■ **Task instructions**
Copy out each line below verbatim, skipping any picture.

■ **Given information**
▬▬▬

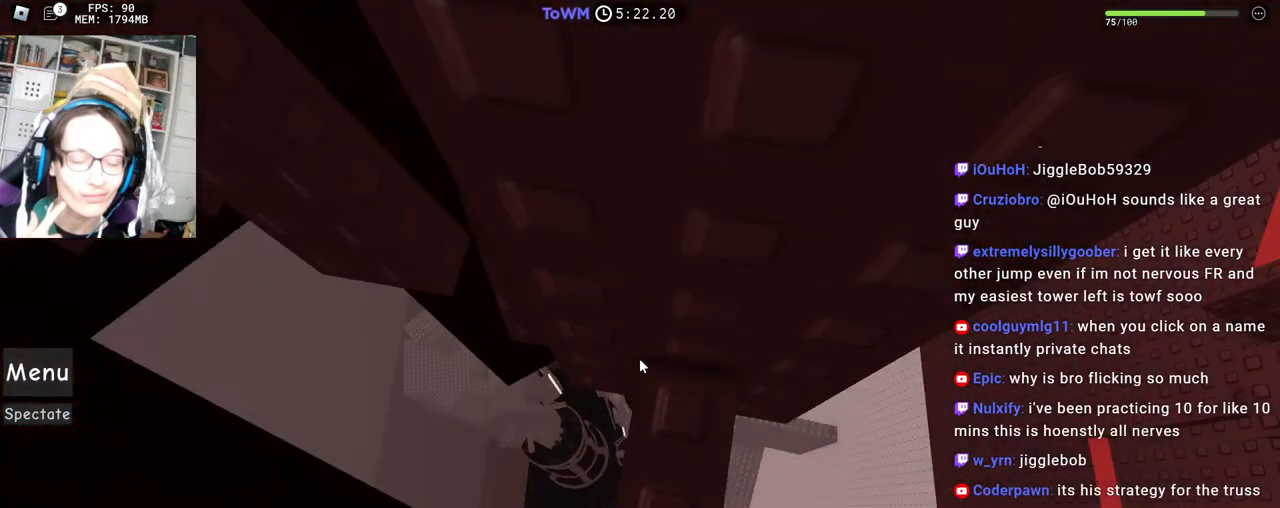
{"keys": [], "mouse": ["right"], "events": [[200, "w", "down"], [250, "w", "up"], [383, "w", "down"], [433, "w", "up"]]}
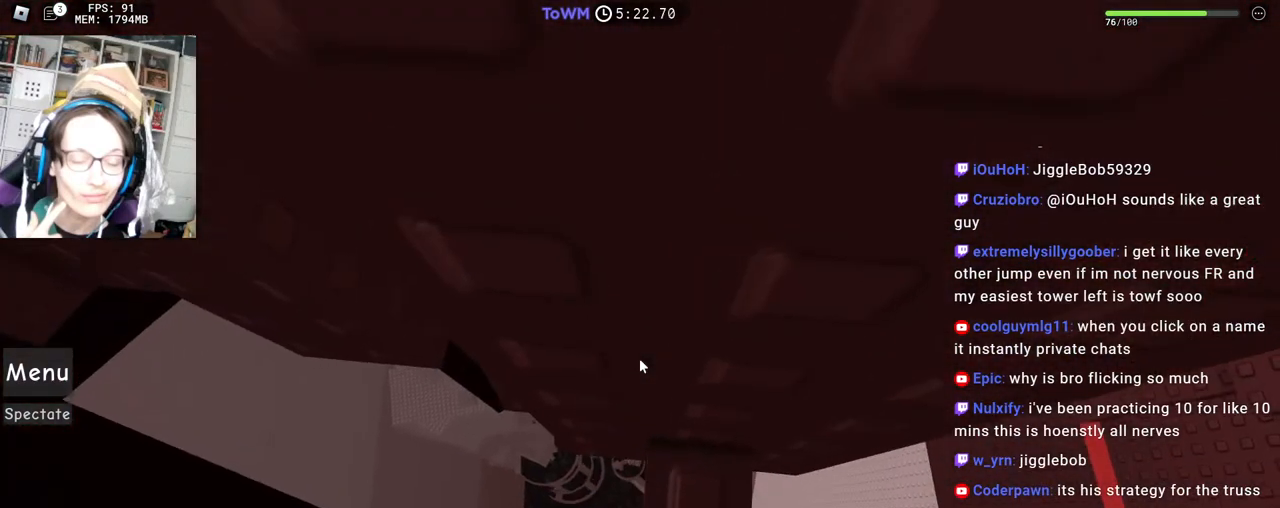
{"keys": ["w"], "mouse": ["right"], "events": [[67, "w", "down"], [100, "w", "up"], [233, "w", "down"], [267, "w", "up"], [500, "w", "down"]]}
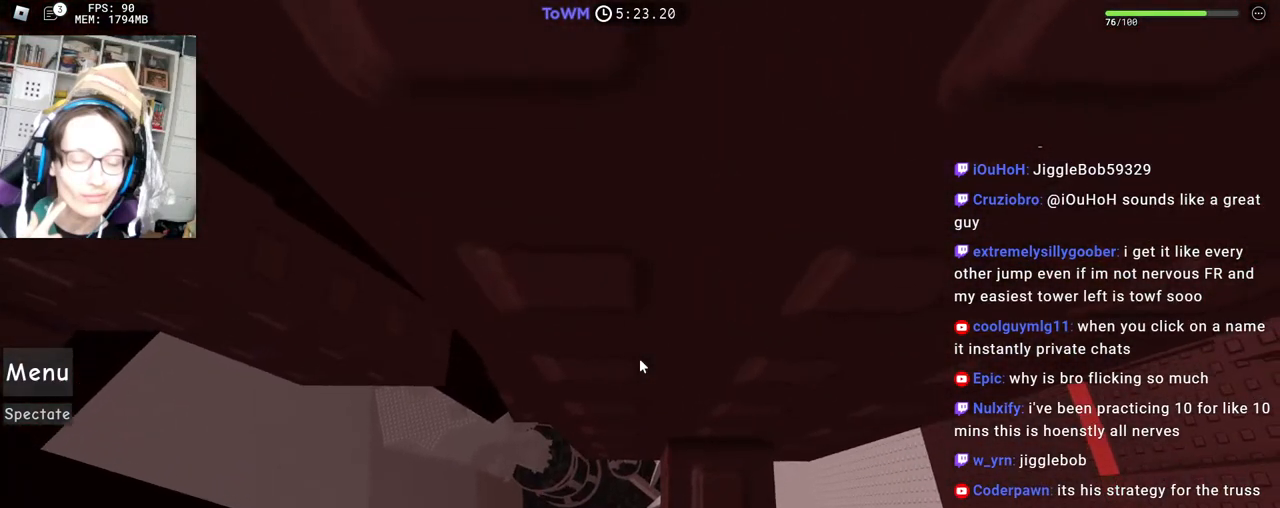
{"keys": ["a", "w"], "mouse": ["right"], "events": [[17, "w", "up"], [167, "a", "down"], [183, "w", "down"]]}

▬▬▬

■ **The answer**
{"keys": [], "mouse": ["right"], "events": [[200, "w", "down"], [250, "w", "up"], [383, "w", "down"], [433, "w", "up"]]}
{"keys": ["w"], "mouse": ["right"], "events": [[67, "w", "down"], [100, "w", "up"], [233, "w", "down"], [267, "w", "up"], [500, "w", "down"]]}
{"keys": ["a", "w"], "mouse": ["right"], "events": [[17, "w", "up"], [167, "a", "down"], [183, "w", "down"]]}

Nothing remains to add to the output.